Passage =

********************

Learning more about wildlife as a photographer and naturalist has always been deeply intriguing to me. Digging through natural history guides and scientific biology books definitely has grown my knowledge base but the data can make it seem that all the mammals in a given species are alike. Spending long periods of time observing animals as a citizen scientist systematically scanning with binoculars can reveal so much more about individual and unique behavior.
This also raises questions of what animals might be doing when they are not under the watchful human eye. Many studies are now making increased use of camera traps to prove the existence of rare animals within an ecosystems. Hunters are now purchasing hundreds of trail cameras to check out areas for big bulls and bucks to prepare for the season ahead. The technology has advanced in trigger sensors and image quality to enable these self contained waterproof camera boxes to become quite affordable.
Fig. 1 Bushnell 14mp, 1 sec at f/2.8, ISO 100
Seven years ago I bought my first trail camera. It was an 8 MP Bushnell. I found, online, a test comparison of seven cameras by a sporting goods outlet chain that helped me select my purchase. There was spectrum cameras from lower to high resolutions but they were really only as good as the triggering and response time of their built-in infrared sensor. As a professional photographer I was not happy with the image color quality from the camera but it was truly fun to capture wildlife.
The challenge was where to place the camera. The list is long about then damage inflicted to wildlife agency cameras to monitor field studies or new construction like wildlife underpasses. I chose to place a camera in out-of-the-way remote locations where I found animal game trails or scat deposits and took my chances with it being tampered with. I found I liked the exercise of discovering the wanderings of deer, elk, coyotes, bobcats, raccoons, foxes, and an occasional black bear. It reminded me of looking at my developed slides for the first time when I pulled up images from the trail cameras SD card. Plenty of butt and head shots but occasionally a really nice capture.
Fig. 2 Bushnell 14mp, 1 sec at f/2.8, ISO 100
I began purchasing more of these cameras but with higher resolution and better true image quality. I took them on trips and in addition to wildlife signs I chose better backgrounds to enhance the image. It was a bit like painting the picture I wanted to compose.
Fig. 3 Bushnell 14mp, 1 sec at f/2.8, ISO 100
The trail cameras flash setup at night produces a black and white image. I became interested in putting together my own camera trap using a Canon 7D DSLR mounted in pelican case, a Camtraptions PIR trigger, and speedlite flash . As a retired engineer I had fun fabricating the mountings, waterproof case’s lens opening, the flash casing, and all the connecting cables.

********************

Data items:
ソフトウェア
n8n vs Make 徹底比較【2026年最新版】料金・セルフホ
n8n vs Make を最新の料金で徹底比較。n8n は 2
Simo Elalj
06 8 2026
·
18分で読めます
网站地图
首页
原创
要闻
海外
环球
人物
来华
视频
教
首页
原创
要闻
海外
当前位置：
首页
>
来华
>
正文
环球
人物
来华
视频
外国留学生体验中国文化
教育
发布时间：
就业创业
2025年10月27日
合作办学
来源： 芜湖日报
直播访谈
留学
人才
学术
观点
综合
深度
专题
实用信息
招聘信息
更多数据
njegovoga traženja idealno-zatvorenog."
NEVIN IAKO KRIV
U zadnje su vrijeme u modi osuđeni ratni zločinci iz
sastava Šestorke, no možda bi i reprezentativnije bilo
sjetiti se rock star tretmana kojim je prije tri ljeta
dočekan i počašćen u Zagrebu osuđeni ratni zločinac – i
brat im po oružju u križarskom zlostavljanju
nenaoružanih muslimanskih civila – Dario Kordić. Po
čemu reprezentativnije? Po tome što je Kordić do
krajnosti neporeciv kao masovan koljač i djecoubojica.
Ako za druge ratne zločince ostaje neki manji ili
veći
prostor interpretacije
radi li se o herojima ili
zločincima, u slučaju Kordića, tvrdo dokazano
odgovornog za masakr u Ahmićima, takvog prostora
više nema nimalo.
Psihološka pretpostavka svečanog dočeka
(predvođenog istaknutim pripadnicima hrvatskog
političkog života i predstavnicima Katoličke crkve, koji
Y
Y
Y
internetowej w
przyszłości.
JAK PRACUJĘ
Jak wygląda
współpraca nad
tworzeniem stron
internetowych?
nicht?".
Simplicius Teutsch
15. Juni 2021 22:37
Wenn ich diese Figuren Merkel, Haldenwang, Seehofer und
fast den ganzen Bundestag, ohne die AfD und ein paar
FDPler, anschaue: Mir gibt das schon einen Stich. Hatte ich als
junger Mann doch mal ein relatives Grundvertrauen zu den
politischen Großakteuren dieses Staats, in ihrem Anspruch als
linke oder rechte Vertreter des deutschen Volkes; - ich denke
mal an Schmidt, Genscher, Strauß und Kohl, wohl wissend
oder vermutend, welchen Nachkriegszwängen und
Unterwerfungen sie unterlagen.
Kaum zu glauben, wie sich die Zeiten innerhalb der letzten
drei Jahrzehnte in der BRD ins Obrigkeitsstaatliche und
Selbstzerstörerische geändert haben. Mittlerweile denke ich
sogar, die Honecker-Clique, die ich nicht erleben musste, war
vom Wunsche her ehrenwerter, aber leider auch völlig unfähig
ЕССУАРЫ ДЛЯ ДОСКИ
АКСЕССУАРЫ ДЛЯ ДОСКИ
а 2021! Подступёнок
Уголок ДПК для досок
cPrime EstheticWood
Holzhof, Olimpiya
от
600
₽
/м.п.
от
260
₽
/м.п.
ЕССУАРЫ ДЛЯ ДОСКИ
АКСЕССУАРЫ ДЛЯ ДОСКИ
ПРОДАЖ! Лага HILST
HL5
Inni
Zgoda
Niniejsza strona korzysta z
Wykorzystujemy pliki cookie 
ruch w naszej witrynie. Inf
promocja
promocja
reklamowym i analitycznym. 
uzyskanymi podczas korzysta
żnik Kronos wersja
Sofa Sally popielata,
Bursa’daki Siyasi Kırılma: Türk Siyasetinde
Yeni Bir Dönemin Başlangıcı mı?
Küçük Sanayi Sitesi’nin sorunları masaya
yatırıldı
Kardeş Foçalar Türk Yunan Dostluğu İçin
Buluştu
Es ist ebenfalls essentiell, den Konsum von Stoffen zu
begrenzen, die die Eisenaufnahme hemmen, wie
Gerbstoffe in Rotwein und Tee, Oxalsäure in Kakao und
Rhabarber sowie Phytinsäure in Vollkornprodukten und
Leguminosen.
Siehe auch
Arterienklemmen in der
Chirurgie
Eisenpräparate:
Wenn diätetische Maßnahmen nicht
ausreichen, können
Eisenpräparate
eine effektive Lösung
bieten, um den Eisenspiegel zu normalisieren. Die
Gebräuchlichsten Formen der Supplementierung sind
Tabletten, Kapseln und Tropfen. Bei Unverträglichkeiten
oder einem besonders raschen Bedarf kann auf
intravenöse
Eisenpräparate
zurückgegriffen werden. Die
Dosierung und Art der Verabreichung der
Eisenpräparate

********************

Prompt 1 = Summarize the passage on trail cameras in two sentences.
Prompt 2 = According to the passage on trail cameras, what was the writer's first trail camera?
Prompt 3 = Print the stretch of the passage on trail cameras from "Learning more about" through "and unique behavior.".

Worked solution 1 = A photographer and naturalist explains that trail cameras have become affordable through advances in trigger sensors and image quality, and recounts buying a first one, an 8 MP Bushnell, seven years ago and placing cameras in remote spots near game trails or scat. The writer later bought higher-resolution cameras, chose better backgrounds, and, because trail cameras produce black-and-white images at night, built a camera trap from a Canon 7D DSLR in a pelican case with a Camtraptions PIR trigger and a speedlite flash.

Worked solution 2 = It was an 8 MP Bushnell.

Worked solution 3 =
Learning more about wildlife as a photographer and naturalist has always been deeply intriguing to me. Digging through natural history guides and scientific biology books definitely has grown my knowledge base but the data can make it seem that all the mammals in a given species are alike. Spending long periods of time observing animals as a citizen scientist systematically scanning with binoculars can reveal so much more about individual and unique behavior.